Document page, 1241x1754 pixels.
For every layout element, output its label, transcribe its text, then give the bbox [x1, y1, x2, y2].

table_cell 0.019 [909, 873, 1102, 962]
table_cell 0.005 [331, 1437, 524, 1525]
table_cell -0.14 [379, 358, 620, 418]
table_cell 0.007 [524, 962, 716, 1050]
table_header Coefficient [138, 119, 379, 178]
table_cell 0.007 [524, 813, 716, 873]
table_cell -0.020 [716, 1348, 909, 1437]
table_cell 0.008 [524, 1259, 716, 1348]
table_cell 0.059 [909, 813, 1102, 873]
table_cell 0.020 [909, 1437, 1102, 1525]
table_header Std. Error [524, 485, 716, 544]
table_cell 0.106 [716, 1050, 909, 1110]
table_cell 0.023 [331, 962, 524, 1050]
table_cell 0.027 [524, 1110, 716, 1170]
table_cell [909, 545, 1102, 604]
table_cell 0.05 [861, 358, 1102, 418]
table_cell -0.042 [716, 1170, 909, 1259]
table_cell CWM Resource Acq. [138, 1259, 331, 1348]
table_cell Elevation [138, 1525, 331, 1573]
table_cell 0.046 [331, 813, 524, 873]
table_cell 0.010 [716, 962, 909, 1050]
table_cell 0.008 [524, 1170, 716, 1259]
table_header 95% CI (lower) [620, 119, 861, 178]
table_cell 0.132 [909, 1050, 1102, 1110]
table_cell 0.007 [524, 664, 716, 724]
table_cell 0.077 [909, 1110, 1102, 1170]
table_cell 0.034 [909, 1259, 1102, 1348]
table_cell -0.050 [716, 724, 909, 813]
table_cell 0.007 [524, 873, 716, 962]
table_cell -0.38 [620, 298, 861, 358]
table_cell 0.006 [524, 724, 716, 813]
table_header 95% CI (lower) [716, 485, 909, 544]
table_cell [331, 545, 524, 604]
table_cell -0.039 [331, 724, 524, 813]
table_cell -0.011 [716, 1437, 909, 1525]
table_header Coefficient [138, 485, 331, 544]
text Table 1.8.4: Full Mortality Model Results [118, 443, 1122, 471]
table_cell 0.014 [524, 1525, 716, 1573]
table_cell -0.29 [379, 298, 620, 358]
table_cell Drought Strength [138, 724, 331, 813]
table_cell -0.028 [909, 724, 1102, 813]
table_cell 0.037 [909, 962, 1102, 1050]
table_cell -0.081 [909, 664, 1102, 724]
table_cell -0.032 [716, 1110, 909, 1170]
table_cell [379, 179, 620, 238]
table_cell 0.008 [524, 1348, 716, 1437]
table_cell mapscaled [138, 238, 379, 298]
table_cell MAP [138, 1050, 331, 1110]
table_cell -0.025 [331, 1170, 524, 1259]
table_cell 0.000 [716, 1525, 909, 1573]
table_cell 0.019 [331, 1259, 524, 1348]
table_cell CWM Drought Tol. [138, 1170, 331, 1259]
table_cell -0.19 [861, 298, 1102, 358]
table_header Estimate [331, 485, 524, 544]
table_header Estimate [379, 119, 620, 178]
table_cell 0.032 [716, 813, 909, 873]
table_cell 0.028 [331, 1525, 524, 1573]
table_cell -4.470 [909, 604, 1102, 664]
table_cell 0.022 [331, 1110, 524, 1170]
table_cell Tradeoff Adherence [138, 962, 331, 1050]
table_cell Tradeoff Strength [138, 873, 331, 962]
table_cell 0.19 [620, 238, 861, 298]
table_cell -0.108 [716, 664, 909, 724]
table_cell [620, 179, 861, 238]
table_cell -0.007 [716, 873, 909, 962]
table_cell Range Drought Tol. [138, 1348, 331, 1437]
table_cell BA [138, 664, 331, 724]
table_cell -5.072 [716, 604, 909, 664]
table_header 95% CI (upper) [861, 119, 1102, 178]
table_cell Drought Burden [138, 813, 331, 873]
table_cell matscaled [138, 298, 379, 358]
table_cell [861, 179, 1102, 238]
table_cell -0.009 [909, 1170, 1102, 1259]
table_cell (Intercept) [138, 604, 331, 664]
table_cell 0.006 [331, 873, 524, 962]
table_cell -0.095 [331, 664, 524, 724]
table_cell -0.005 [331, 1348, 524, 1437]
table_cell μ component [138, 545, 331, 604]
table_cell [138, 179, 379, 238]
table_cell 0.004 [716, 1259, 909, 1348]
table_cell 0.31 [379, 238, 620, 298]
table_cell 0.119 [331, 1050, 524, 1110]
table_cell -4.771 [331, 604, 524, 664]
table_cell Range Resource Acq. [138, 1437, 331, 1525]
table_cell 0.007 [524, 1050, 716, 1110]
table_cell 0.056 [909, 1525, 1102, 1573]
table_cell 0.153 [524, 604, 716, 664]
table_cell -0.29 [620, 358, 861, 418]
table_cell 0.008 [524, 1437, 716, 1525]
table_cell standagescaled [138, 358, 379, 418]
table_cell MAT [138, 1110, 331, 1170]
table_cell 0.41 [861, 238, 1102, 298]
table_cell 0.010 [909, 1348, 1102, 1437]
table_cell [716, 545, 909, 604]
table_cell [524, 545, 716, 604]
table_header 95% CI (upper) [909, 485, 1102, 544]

----------

## WHAT TO PRODUCE
Reproduce all of the material above, line for line, without changing a single character.

## EXPECTED OUTPUT
Document page, 1241x1754 pixels.
For every layout element, output its label, transcribe its text, then give the bbox [x1, y1, x2, y2].

table_cell 0.019 [909, 873, 1102, 962]
table_cell 0.005 [331, 1437, 524, 1525]
table_cell -0.14 [379, 358, 620, 418]
table_cell 0.007 [524, 962, 716, 1050]
table_header Coefficient [138, 119, 379, 178]
table_cell 0.007 [524, 813, 716, 873]
table_cell -0.020 [716, 1348, 909, 1437]
table_cell 0.008 [524, 1259, 716, 1348]
table_cell 0.059 [909, 813, 1102, 873]
table_cell 0.020 [909, 1437, 1102, 1525]
table_header Std. Error [524, 485, 716, 544]
table_cell 0.106 [716, 1050, 909, 1110]
table_cell 0.023 [331, 962, 524, 1050]
table_cell 0.027 [524, 1110, 716, 1170]
table_cell [909, 545, 1102, 604]
table_cell 0.05 [861, 358, 1102, 418]
table_cell -0.042 [716, 1170, 909, 1259]
table_cell CWM Resource Acq. [138, 1259, 331, 1348]
table_cell Elevation [138, 1525, 331, 1573]
table_cell 0.046 [331, 813, 524, 873]
table_cell 0.010 [716, 962, 909, 1050]
table_cell 0.008 [524, 1170, 716, 1259]
table_header 95% CI (lower) [620, 119, 861, 178]
table_cell 0.132 [909, 1050, 1102, 1110]
table_cell 0.007 [524, 664, 716, 724]
table_cell 0.077 [909, 1110, 1102, 1170]
table_cell 0.034 [909, 1259, 1102, 1348]
table_cell -0.050 [716, 724, 909, 813]
table_cell 0.007 [524, 873, 716, 962]
table_cell -0.38 [620, 298, 861, 358]
table_cell 0.006 [524, 724, 716, 813]
table_header 95% CI (lower) [716, 485, 909, 544]
table_cell [331, 545, 524, 604]
table_cell -0.039 [331, 724, 524, 813]
table_cell -0.011 [716, 1437, 909, 1525]
table_header Coefficient [138, 485, 331, 544]
text Table 1.8.4: Full Mortality Model Results [118, 443, 1122, 471]
table_cell 0.014 [524, 1525, 716, 1573]
table_cell -0.29 [379, 298, 620, 358]
table_cell Drought Strength [138, 724, 331, 813]
table_cell -0.028 [909, 724, 1102, 813]
table_cell 0.037 [909, 962, 1102, 1050]
table_cell -0.081 [909, 664, 1102, 724]
table_cell -0.032 [716, 1110, 909, 1170]
table_cell [379, 179, 620, 238]
table_cell 0.008 [524, 1348, 716, 1437]
table_cell mapscaled [138, 238, 379, 298]
table_cell MAP [138, 1050, 331, 1110]
table_cell -0.025 [331, 1170, 524, 1259]
table_cell 0.000 [716, 1525, 909, 1573]
table_cell 0.019 [331, 1259, 524, 1348]
table_cell CWM Drought Tol. [138, 1170, 331, 1259]
table_cell -0.19 [861, 298, 1102, 358]
table_header Estimate [331, 485, 524, 544]
table_header Estimate [379, 119, 620, 178]
table_cell 0.032 [716, 813, 909, 873]
table_cell 0.028 [331, 1525, 524, 1573]
table_cell -4.470 [909, 604, 1102, 664]
table_cell 0.022 [331, 1110, 524, 1170]
table_cell Tradeoff Adherence [138, 962, 331, 1050]
table_cell Tradeoff Strength [138, 873, 331, 962]
table_cell 0.19 [620, 238, 861, 298]
table_cell -0.108 [716, 664, 909, 724]
table_cell [620, 179, 861, 238]
table_cell -0.007 [716, 873, 909, 962]
table_cell Range Drought Tol. [138, 1348, 331, 1437]
table_cell BA [138, 664, 331, 724]
table_cell -5.072 [716, 604, 909, 664]
table_header 95% CI (upper) [861, 119, 1102, 178]
table_cell Drought Burden [138, 813, 331, 873]
table_cell matscaled [138, 298, 379, 358]
table_cell [861, 179, 1102, 238]
table_cell -0.009 [909, 1170, 1102, 1259]
table_cell (Intercept) [138, 604, 331, 664]
table_cell 0.006 [331, 873, 524, 962]
table_cell -0.095 [331, 664, 524, 724]
table_cell -0.005 [331, 1348, 524, 1437]
table_cell μ component [138, 545, 331, 604]
table_cell [138, 179, 379, 238]
table_cell 0.004 [716, 1259, 909, 1348]
table_cell 0.31 [379, 238, 620, 298]
table_cell 0.119 [331, 1050, 524, 1110]
table_cell -4.771 [331, 604, 524, 664]
table_cell Range Resource Acq. [138, 1437, 331, 1525]
table_cell 0.007 [524, 1050, 716, 1110]
table_cell 0.056 [909, 1525, 1102, 1573]
table_cell 0.153 [524, 604, 716, 664]
table_cell -0.29 [620, 358, 861, 418]
table_cell 0.008 [524, 1437, 716, 1525]
table_cell standagescaled [138, 358, 379, 418]
table_cell MAT [138, 1110, 331, 1170]
table_cell 0.41 [861, 238, 1102, 298]
table_cell 0.010 [909, 1348, 1102, 1437]
table_cell [716, 545, 909, 604]
table_cell [524, 545, 716, 604]
table_header 95% CI (upper) [909, 485, 1102, 544]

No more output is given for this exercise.